▸ Work required
Your response should contain every line from the data below that holds the string "Bexar".

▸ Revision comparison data
========

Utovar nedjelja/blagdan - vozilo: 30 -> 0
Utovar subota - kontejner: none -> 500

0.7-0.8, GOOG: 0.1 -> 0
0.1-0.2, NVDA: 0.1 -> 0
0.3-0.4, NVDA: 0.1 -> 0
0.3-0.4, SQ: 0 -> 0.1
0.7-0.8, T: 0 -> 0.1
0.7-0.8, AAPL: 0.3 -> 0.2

========

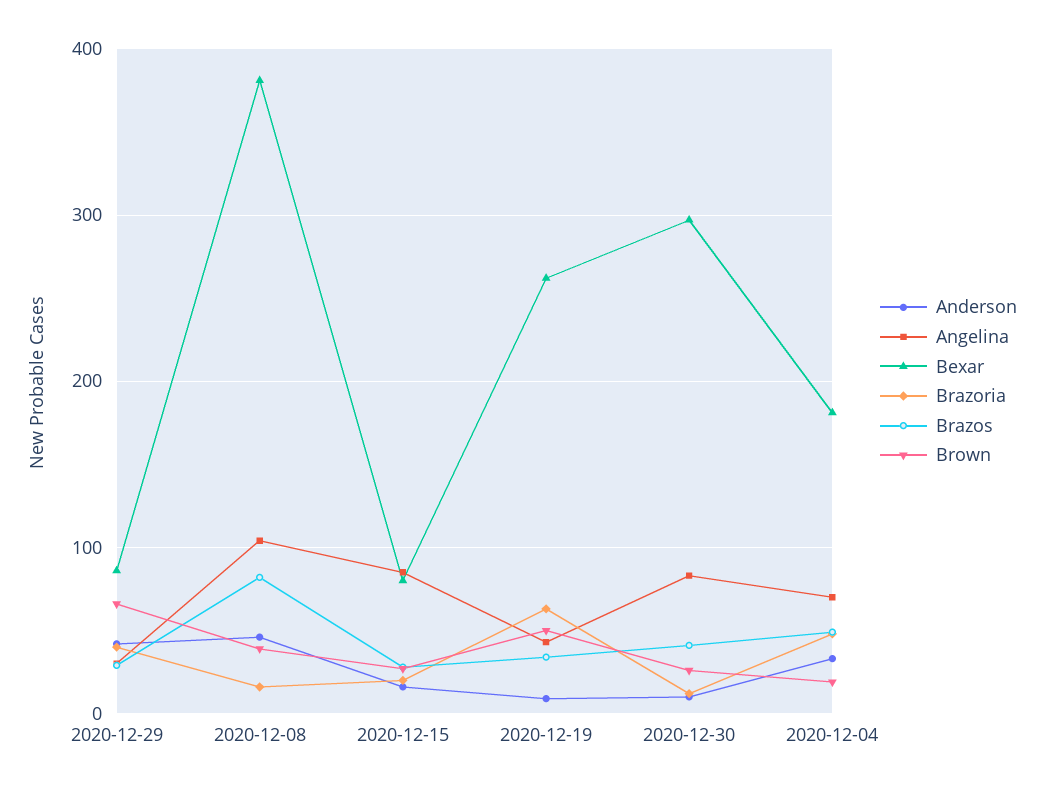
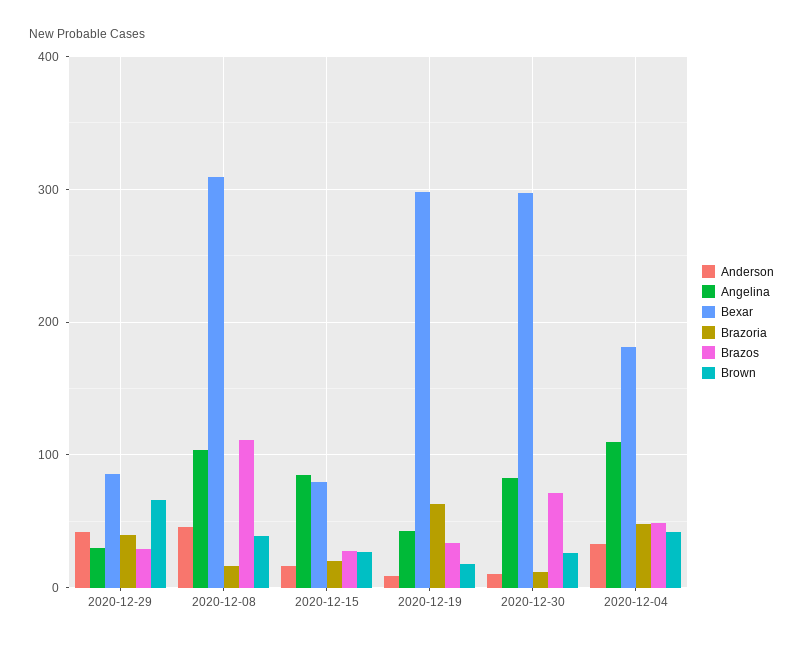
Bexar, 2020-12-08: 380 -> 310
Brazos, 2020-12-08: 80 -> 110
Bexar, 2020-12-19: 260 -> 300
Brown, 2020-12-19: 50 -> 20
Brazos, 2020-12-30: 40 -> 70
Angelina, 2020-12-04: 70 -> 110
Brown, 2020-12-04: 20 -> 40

========

▸ Your response
Bexar, 2020-12-08: 380 -> 310
Bexar, 2020-12-19: 260 -> 300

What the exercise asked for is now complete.